# K12 Program??



## KrisP (Sep 5, 2012)

Question for those of you already using K12 online... How much do you actually have to do online?? We have a mifi through verizon and only have so much bandwidth a month. Was wondering if anyone knew how much BW it actually uses a month as I have two kids who would probably be using it. Also have many other questions which I will post about seperately. Thanks for any advice on this program.


----------



## PNWKatie (Aug 4, 2012)

We aren't doing k12 but something similar (connections academy) but the amount of BW/computer time changes with their grade level as well. My Kindergartener is on the computer maybe an hour a week or so. but the farther up kids (4th grade and up) spend much more time on the computer.


----------



## KrisP (Sep 5, 2012)

Thanks Katie! I'll have to look into it a bit more then


----------



## cindy-e (Feb 14, 2008)

k12 is a great curriculum.


----------



## Dusky Beauty (Jan 4, 2012)

Kris, do you by any chance have a smart phone with an unlimited data plan? You can buy an app for 10 or 20$ one time fee that will allow you to plug the phone in by data cable to be your modem for you and it goes off your data cap, not a bandwidth limit. 
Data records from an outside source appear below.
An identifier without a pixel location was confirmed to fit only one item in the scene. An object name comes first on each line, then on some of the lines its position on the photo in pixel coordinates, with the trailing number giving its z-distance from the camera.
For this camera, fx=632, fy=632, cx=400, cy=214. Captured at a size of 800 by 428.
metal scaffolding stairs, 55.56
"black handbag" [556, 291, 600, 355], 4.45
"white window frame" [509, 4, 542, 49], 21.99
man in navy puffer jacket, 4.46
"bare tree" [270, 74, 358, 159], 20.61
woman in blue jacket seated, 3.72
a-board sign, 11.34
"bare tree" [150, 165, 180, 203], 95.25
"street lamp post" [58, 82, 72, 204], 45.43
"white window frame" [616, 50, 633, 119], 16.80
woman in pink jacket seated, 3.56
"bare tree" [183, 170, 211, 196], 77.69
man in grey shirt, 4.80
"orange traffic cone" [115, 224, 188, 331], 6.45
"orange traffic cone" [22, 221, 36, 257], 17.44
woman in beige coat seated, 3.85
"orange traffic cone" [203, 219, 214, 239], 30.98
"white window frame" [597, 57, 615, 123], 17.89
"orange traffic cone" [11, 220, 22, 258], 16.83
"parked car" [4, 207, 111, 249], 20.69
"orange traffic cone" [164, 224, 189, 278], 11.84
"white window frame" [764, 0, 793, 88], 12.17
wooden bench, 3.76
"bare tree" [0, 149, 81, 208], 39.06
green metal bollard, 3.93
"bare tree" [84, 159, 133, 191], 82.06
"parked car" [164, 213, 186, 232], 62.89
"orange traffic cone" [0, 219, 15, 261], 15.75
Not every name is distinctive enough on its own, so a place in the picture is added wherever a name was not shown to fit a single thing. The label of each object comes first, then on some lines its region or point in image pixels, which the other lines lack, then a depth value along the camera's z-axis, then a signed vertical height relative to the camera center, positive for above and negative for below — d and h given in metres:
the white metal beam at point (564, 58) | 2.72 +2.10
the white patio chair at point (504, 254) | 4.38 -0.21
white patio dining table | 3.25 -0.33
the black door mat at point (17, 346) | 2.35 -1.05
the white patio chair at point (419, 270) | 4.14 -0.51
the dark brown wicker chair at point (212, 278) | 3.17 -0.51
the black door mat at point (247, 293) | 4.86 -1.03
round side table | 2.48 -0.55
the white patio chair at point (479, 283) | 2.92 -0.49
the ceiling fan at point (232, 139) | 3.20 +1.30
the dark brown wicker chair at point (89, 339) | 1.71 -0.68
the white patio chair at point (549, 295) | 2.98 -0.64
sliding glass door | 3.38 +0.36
We have a wireless broadband service that has no cap (40$ a month) but have the app on mine and my husband's droids as a back up-- when we moved our ISP wanted to charge us a premium for immediate installation and it was cheaper to get the apps, so now we have a backup internet for online school if our service is ever out. My oldest dd is in K12 and DH has some online college classes and he cannot afford any outages. 

If you don't have unlimited data, but use only a little bit of a cap, it might be worth juggling the lines the spread your usage out.


----------



## KrisP (Sep 5, 2012)

No smart phone, though DH is looking to possibly get a phone with internet capabilities. We just have to see if we can fit it in our budget.


----------



## Louisiana Mom (Oct 15, 2004)

I would definately check into it because I knew 2 different families that used k12 last year and I think they had to be logged in for like 5-6 hours. I'm not exactly sure if that was every day, but I think so.


----------